§ Entries provided:

- - - - -

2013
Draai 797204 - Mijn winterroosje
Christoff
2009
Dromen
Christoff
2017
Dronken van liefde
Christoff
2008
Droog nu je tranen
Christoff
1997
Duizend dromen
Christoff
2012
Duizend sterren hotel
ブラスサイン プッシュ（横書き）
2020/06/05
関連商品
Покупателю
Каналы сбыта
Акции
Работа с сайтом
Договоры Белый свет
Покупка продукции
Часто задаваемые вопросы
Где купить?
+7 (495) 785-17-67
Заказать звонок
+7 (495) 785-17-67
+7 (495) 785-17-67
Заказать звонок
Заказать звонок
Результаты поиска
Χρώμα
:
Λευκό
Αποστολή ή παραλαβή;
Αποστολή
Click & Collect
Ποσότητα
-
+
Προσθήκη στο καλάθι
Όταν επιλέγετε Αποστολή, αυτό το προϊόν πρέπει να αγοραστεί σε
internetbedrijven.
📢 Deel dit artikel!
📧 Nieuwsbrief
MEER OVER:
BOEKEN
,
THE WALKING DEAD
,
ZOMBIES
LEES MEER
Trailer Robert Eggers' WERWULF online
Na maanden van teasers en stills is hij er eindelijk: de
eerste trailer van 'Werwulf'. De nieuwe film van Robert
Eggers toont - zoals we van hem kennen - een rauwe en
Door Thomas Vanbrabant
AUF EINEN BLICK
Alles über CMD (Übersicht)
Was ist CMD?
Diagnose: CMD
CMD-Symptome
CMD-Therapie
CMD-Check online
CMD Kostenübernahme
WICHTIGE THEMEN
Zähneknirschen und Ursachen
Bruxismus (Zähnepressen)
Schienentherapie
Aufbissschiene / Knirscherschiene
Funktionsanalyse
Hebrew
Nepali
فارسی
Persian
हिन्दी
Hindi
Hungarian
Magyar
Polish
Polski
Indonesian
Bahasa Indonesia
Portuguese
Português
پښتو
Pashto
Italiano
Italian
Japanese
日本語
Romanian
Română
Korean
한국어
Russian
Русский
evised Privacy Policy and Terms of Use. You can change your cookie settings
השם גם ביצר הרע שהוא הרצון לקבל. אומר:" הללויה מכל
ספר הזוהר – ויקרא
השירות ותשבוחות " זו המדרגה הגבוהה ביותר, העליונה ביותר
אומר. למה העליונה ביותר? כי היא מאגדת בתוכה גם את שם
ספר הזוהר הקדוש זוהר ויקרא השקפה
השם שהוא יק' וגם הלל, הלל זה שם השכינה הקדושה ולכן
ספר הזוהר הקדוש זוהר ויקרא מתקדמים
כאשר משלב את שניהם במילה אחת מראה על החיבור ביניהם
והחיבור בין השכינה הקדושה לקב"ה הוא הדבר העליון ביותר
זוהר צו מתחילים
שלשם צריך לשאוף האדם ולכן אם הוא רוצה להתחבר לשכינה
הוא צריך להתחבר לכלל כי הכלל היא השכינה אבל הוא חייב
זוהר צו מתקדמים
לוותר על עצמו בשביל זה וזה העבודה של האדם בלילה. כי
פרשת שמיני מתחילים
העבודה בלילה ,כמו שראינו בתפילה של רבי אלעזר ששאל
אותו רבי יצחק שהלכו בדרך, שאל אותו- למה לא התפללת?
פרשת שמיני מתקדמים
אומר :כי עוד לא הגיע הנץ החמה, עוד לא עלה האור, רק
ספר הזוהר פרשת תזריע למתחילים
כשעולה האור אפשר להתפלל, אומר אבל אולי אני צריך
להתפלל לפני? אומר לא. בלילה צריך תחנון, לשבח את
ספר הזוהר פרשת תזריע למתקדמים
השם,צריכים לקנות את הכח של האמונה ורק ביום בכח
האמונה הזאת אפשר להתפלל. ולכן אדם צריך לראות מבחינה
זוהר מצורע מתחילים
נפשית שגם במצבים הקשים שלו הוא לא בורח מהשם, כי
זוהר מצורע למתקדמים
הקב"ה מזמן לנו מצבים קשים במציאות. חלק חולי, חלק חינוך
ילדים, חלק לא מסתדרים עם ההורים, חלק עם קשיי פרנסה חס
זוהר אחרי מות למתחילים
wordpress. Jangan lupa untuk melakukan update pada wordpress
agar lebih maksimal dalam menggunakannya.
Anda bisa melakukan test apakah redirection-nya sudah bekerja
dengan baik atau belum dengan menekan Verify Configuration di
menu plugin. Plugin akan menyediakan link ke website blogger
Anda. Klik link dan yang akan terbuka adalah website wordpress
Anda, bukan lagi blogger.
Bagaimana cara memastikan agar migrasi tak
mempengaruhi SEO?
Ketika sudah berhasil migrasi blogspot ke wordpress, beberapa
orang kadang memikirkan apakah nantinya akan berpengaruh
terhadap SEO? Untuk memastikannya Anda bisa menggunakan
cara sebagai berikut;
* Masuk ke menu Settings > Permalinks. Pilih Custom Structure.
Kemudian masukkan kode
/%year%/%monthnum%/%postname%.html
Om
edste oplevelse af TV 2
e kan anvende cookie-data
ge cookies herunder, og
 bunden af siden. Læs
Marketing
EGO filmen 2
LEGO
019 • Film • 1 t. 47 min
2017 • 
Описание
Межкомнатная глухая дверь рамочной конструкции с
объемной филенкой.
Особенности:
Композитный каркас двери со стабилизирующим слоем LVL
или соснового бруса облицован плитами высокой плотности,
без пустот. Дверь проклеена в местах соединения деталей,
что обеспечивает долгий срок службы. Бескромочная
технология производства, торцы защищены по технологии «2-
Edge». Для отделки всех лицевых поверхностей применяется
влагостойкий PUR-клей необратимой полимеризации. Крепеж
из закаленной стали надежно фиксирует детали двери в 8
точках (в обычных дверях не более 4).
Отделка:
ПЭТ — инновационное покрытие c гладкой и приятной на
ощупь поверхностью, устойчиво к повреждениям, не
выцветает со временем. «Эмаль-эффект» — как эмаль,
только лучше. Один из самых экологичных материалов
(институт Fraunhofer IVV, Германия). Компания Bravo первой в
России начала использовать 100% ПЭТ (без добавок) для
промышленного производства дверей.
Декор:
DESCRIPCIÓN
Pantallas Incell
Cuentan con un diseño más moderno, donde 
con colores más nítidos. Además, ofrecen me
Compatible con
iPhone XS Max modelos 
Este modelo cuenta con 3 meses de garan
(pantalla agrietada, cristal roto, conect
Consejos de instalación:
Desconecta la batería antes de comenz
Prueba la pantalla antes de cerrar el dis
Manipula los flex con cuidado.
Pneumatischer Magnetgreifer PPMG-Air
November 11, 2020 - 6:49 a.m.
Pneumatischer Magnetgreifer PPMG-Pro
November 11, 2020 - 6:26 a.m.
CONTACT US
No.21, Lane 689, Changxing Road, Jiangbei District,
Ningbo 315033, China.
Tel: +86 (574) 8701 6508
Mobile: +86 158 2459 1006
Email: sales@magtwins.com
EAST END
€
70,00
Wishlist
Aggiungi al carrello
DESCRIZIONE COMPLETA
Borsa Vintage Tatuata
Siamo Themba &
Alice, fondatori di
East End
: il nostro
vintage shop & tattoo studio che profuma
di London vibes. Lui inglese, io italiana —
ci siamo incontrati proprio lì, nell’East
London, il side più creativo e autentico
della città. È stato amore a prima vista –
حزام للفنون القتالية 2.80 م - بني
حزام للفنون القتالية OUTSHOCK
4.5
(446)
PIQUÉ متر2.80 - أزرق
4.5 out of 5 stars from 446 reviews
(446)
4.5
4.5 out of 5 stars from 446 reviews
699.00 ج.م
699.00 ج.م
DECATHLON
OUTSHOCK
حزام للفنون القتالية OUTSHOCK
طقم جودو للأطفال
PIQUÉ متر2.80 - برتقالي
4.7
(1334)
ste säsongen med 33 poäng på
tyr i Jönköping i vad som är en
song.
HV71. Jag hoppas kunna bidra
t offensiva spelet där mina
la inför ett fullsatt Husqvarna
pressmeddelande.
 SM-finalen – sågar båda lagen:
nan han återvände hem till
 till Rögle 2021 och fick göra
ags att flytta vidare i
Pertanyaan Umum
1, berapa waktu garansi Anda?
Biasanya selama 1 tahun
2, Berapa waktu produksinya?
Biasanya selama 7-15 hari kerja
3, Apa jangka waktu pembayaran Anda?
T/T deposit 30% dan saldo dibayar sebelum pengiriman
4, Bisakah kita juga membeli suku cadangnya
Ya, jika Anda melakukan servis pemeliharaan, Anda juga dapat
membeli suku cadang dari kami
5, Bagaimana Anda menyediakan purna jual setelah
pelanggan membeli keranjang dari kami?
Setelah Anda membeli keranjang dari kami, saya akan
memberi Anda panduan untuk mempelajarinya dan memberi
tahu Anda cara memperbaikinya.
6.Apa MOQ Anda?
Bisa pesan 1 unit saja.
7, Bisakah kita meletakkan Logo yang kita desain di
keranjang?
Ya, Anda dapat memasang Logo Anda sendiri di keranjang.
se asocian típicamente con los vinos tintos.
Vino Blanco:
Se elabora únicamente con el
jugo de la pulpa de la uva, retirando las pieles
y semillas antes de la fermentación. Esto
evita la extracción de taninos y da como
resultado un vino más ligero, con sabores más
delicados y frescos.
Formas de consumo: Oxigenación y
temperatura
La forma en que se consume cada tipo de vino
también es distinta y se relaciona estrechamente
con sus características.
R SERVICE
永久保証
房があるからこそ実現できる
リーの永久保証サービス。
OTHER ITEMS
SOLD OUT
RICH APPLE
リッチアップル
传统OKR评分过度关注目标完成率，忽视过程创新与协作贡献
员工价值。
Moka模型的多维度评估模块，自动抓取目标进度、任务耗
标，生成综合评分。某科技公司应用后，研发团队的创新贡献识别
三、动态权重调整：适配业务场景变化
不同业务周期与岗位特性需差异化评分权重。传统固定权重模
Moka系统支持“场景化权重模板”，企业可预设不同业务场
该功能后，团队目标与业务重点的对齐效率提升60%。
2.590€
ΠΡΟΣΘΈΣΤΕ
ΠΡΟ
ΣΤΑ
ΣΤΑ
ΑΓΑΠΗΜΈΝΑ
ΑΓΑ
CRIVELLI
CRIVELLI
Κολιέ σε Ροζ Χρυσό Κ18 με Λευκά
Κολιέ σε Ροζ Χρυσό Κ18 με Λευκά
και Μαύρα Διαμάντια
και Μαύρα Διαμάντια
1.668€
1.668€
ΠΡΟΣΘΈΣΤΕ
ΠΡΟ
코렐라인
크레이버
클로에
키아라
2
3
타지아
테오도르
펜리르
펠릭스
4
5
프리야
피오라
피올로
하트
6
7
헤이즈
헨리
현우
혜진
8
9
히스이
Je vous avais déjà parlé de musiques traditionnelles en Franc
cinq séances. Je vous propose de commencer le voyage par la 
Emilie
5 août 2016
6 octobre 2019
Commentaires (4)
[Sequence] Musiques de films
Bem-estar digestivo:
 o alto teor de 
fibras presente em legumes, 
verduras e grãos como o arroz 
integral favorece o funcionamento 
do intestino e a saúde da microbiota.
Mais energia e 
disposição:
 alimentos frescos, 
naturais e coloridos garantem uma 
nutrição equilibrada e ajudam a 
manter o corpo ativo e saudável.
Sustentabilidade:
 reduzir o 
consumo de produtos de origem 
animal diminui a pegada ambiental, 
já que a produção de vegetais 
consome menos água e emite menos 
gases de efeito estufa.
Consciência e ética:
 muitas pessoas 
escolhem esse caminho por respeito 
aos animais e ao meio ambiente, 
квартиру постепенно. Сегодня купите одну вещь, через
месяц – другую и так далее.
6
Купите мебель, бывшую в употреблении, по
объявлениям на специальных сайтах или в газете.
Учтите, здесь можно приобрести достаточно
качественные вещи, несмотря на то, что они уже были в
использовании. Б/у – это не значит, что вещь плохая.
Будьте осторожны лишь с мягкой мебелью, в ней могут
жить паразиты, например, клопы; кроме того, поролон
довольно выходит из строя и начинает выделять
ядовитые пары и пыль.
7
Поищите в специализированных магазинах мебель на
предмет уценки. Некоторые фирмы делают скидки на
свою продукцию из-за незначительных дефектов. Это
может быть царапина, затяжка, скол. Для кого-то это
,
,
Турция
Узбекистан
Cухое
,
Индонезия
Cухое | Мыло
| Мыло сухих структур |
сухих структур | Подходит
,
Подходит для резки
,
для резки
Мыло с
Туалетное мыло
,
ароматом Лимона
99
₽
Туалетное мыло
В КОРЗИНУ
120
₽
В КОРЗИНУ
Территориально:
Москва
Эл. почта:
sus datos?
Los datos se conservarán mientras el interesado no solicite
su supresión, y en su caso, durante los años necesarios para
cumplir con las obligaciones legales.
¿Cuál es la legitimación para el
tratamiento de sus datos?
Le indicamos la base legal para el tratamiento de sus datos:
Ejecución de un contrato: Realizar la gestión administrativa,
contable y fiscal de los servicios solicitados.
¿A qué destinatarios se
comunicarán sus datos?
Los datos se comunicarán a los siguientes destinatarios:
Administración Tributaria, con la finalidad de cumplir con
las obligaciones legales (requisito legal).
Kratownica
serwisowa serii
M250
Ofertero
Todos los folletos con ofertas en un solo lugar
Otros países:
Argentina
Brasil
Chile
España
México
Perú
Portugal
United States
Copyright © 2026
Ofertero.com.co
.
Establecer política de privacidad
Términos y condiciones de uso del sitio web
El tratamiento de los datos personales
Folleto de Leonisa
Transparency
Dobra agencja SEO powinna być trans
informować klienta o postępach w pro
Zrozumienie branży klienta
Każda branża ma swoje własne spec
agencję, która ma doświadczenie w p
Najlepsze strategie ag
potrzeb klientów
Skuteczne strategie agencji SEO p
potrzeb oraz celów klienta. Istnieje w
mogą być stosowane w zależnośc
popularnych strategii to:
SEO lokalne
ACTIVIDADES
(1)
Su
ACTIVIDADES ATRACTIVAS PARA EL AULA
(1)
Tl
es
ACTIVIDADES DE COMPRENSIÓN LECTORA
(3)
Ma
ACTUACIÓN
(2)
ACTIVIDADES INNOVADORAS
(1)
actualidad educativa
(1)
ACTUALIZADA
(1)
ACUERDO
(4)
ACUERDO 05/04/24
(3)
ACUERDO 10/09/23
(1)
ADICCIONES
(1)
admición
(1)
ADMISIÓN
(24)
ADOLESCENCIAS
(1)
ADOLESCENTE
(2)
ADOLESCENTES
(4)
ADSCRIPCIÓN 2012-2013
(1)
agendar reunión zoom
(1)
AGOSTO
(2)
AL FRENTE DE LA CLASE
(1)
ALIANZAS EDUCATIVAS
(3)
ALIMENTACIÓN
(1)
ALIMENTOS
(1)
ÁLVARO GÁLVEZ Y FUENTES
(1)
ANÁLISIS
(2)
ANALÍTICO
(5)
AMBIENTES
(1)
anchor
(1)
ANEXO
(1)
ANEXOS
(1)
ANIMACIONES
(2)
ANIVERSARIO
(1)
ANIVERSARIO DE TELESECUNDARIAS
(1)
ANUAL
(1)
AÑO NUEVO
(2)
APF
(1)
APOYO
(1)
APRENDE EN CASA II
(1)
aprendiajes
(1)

- - - - -

§ Directive: A word-for-word copy of the lines above from the one with "6.Apa MOQ Anda?" through the one with "nutrição equilibrada e ajudam a", inclusive, is the only output wanted.

§ Written response:
6.Apa MOQ Anda?
Bisa pesan 1 unit saja.
7, Bisakah kita meletakkan Logo yang kita desain di
keranjang?
Ya, Anda dapat memasang Logo Anda sendiri di keranjang.
se asocian típicamente con los vinos tintos.
Vino Blanco:
Se elabora únicamente con el
jugo de la pulpa de la uva, retirando las pieles
y semillas antes de la fermentación. Esto
evita la extracción de taninos y da como
resultado un vino más ligero, con sabores más
delicados y frescos.
Formas de consumo: Oxigenación y
temperatura
La forma en que se consume cada tipo de vino
también es distinta y se relaciona estrechamente
con sus características.
R SERVICE
永久保証
房があるからこそ実現できる
リーの永久保証サービス。
OTHER ITEMS
SOLD OUT
RICH APPLE
リッチアップル
传统OKR评分过度关注目标完成率，忽视过程创新与协作贡献
员工价值。
Moka模型的多维度评估模块，自动抓取目标进度、任务耗
标，生成综合评分。某科技公司应用后，研发团队的创新贡献识别
三、动态权重调整：适配业务场景变化
不同业务周期与岗位特性需差异化评分权重。传统固定权重模
Moka系统支持“场景化权重模板”，企业可预设不同业务场
该功能后，团队目标与业务重点的对齐效率提升60%。
2.590€
ΠΡΟΣΘΈΣΤΕ
ΠΡΟ
ΣΤΑ
ΣΤΑ
ΑΓΑΠΗΜΈΝΑ
ΑΓΑ
CRIVELLI
CRIVELLI
Κολιέ σε Ροζ Χρυσό Κ18 με Λευκά
Κολιέ σε Ροζ Χρυσό Κ18 με Λευκά
και Μαύρα Διαμάντια
και Μαύρα Διαμάντια
1.668€
1.668€
ΠΡΟΣΘΈΣΤΕ
ΠΡΟ
코렐라인
크레이버
클로에
키아라
2
3
타지아
테오도르
펜리르
펠릭스
4
5
프리야
피오라
피올로
하트
6
7
헤이즈
헨리
현우
혜진
8
9
히스이
Je vous avais déjà parlé de musiques traditionnelles en Franc
cinq séances. Je vous propose de commencer le voyage par la 
Emilie
5 août 2016
6 octobre 2019
Commentaires (4)
[Sequence] Musiques de films
Bem-estar digestivo:
 o alto teor de 
fibras presente em legumes, 
verduras e grãos como o arroz 
integral favorece o funcionamento 
do intestino e a saúde da microbiota.
Mais energia e 
disposição:
 alimentos frescos, 
naturais e coloridos garantem uma 
nutrição equilibrada e ajudam a 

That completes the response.